• _PROMPT_
Turn every line of all the records below into a numbered list, skipping the blank lines. Leave the pictures out of the list.

[Images of data visualizations]
———

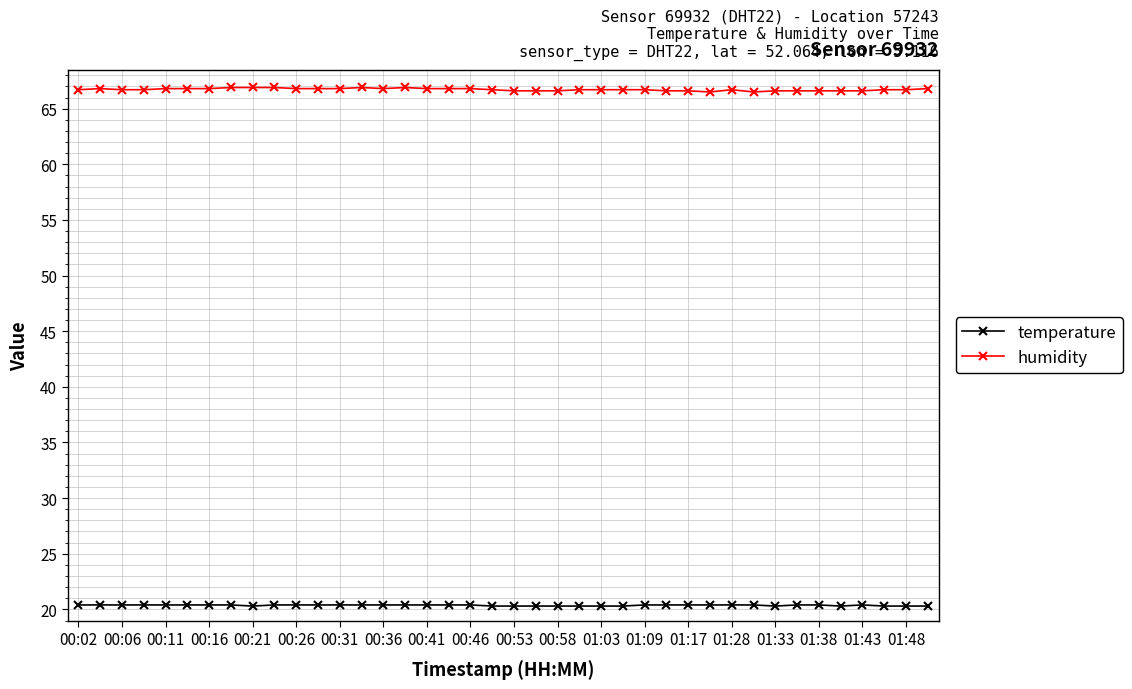

What is the sum of all temperature values?

814.7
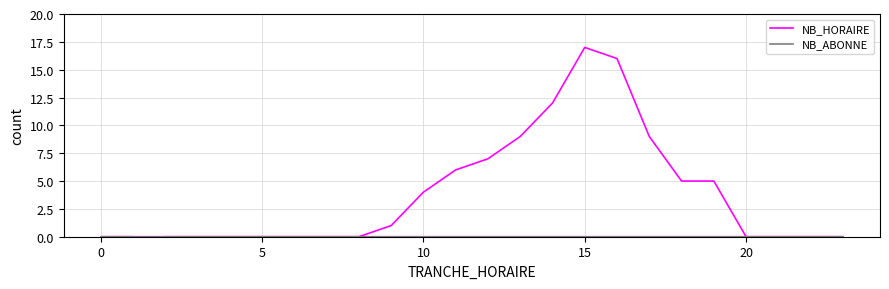

Which series has the widest spread of values?

NB_HORAIRE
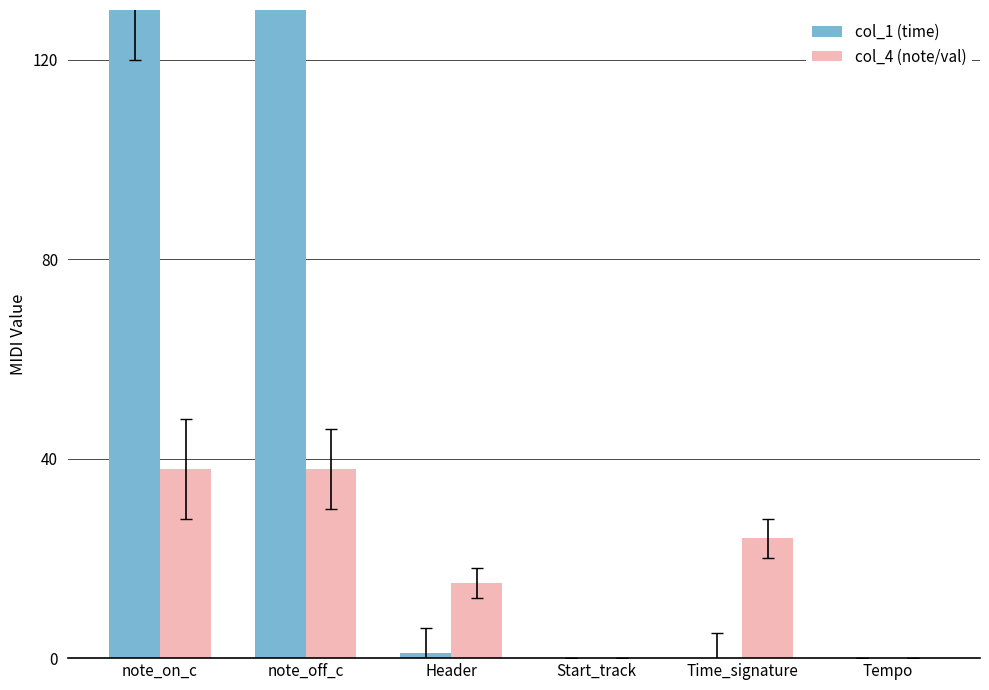

Does the chart contain any negative values?

No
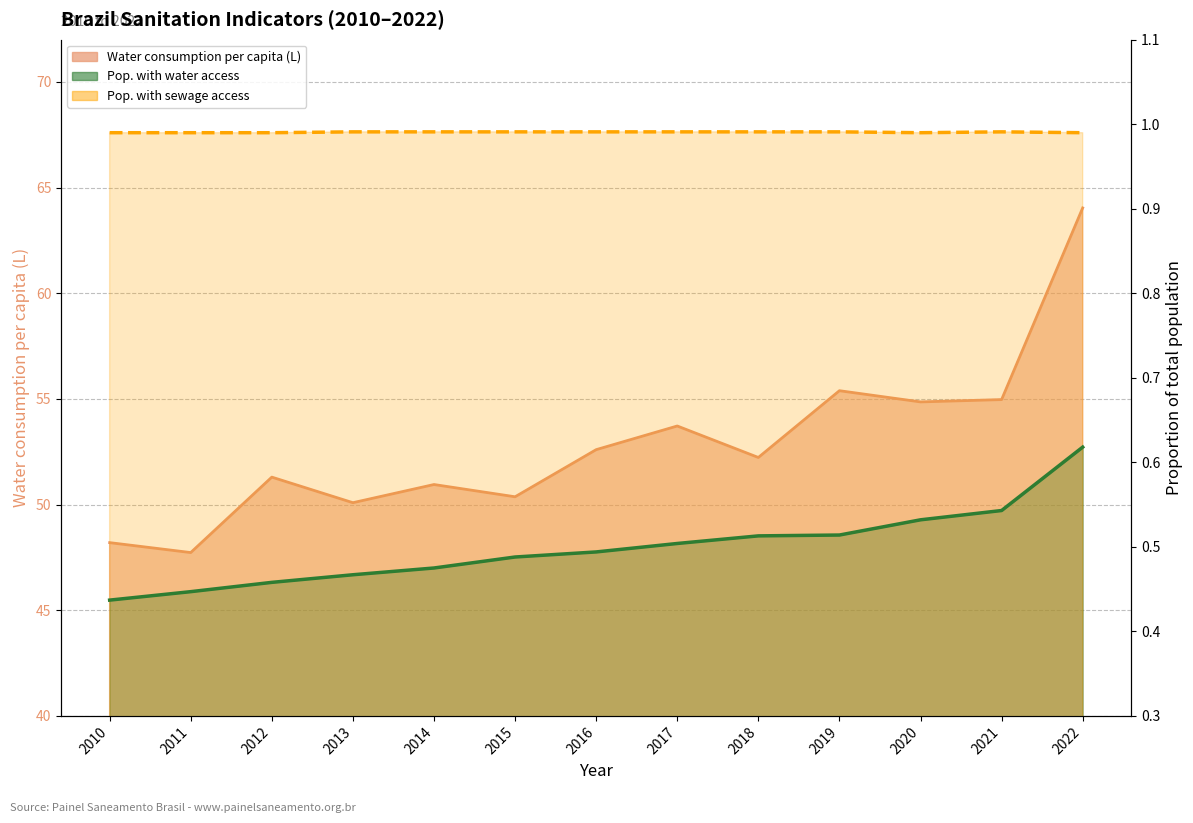

What is the sum of all Water consumption per capita (L) values?

686.5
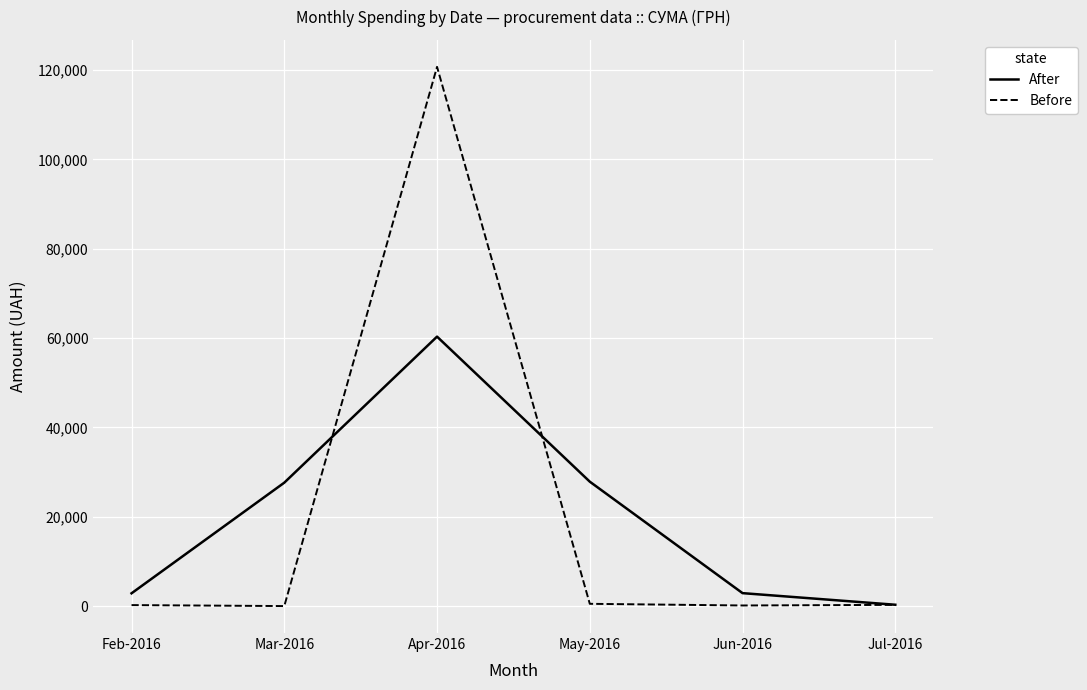

Rank the series by their maximum value, from highest to lowest.

Before, After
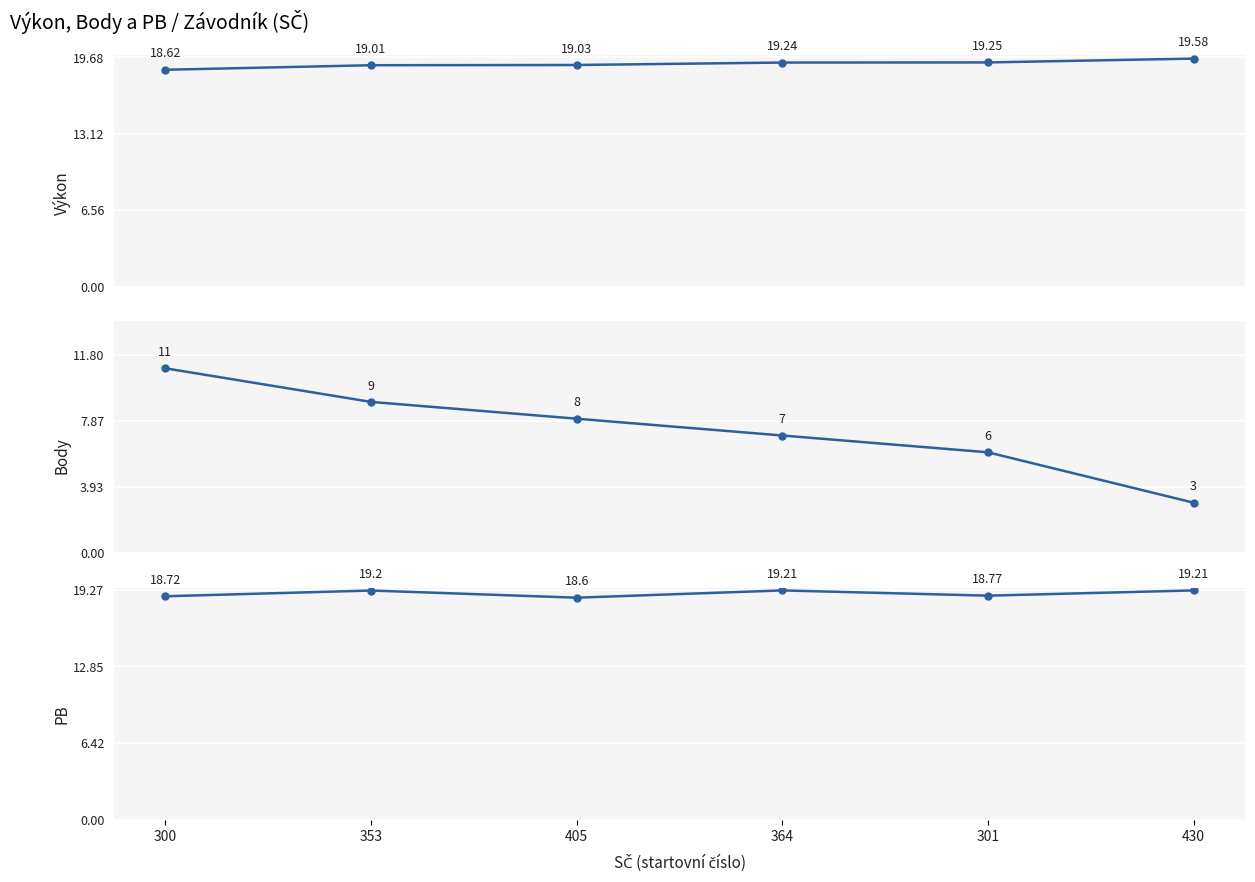

At how many categories does at least one series exceed 17?

6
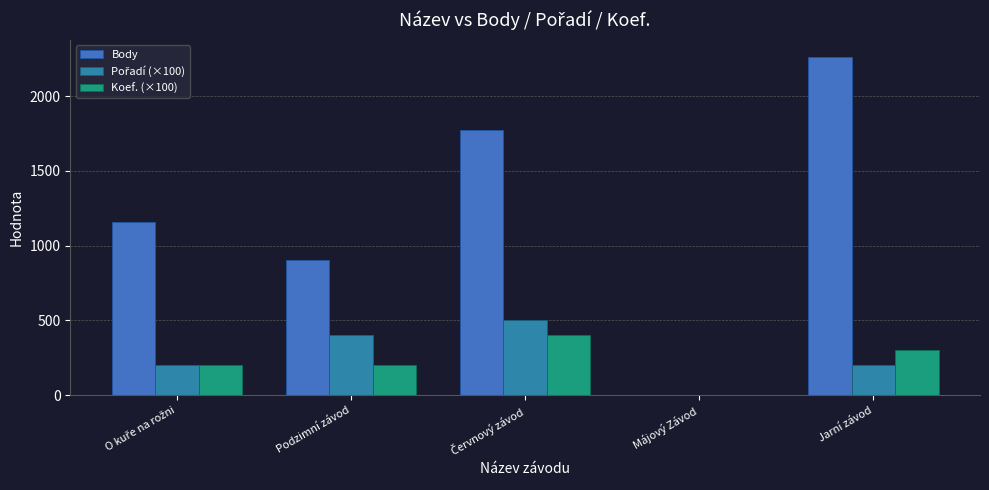

At which label is Koef. (×100) closest to 200?

O kuře na rožni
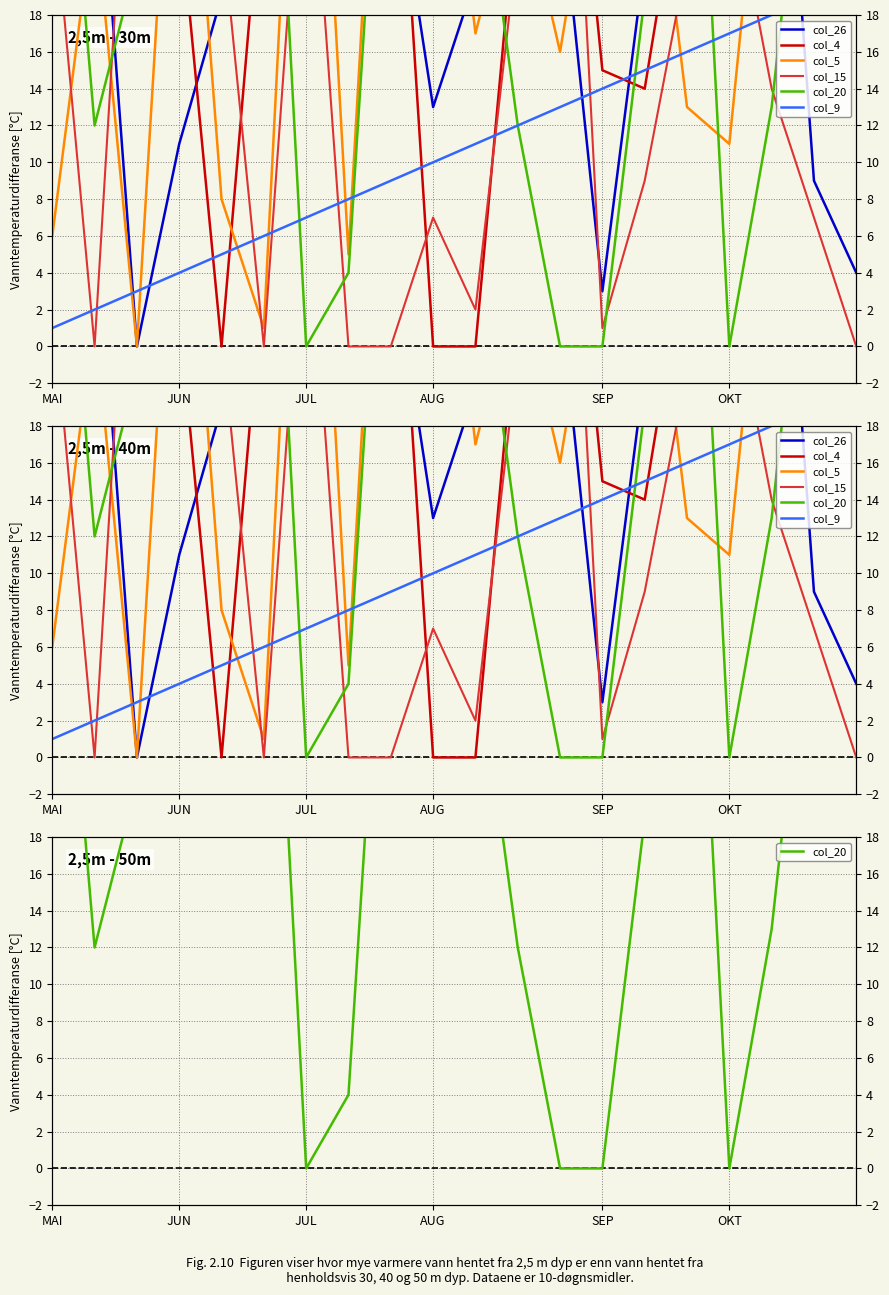

How many data points in col_5 are above 25?

9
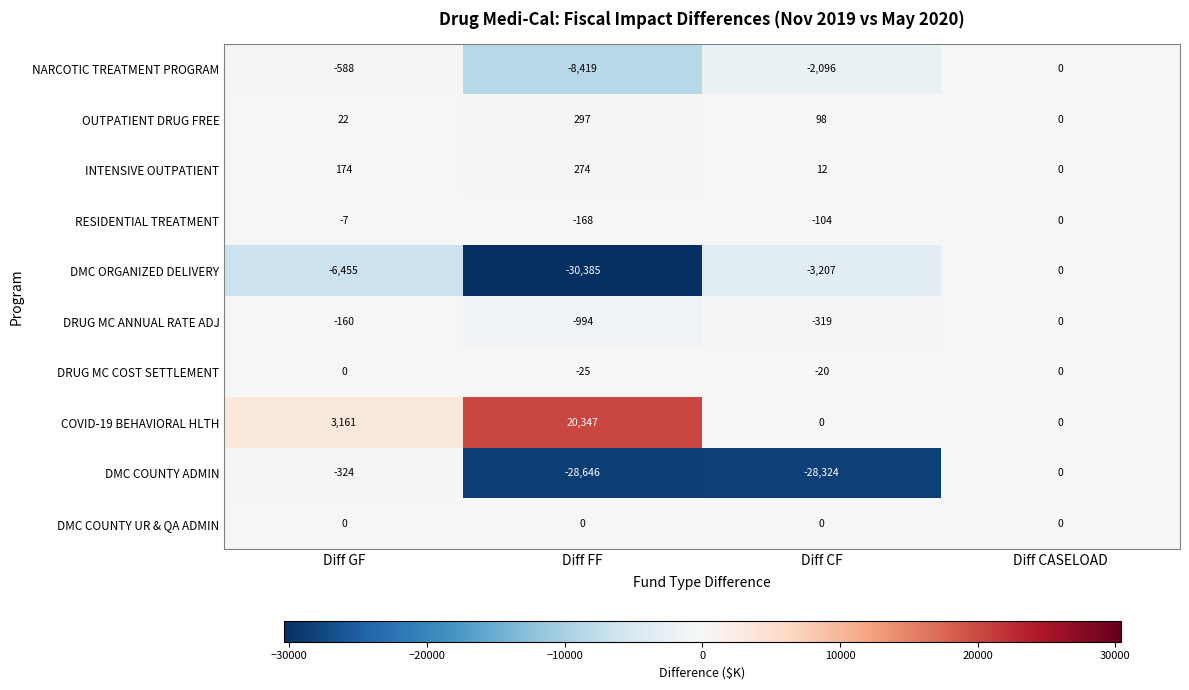

How many DRUG MC ANNUAL RATE ADJ values are between -319 and 0?

3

———

• _COMPLETED EXERCISE_
1. What is the sum of all temperature values?
2. 814.7
3. Which series has the widest spread of values?
4. NB_HORAIRE
5. Does the chart contain any negative values?
6. No
7. What is the sum of all Water consumption per capita (L) values?
8. 686.5
9. Rank the series by their maximum value, from highest to lowest.
10. Before, After
11. At how many categories does at least one series exceed 17?
12. 6
13. At which label is Koef. (×100) closest to 200?
14. O kuře na rožni
15. How many data points in col_5 are above 25?
16. 9
17. How many DRUG MC ANNUAL RATE ADJ values are between -319 and 0?
18. 3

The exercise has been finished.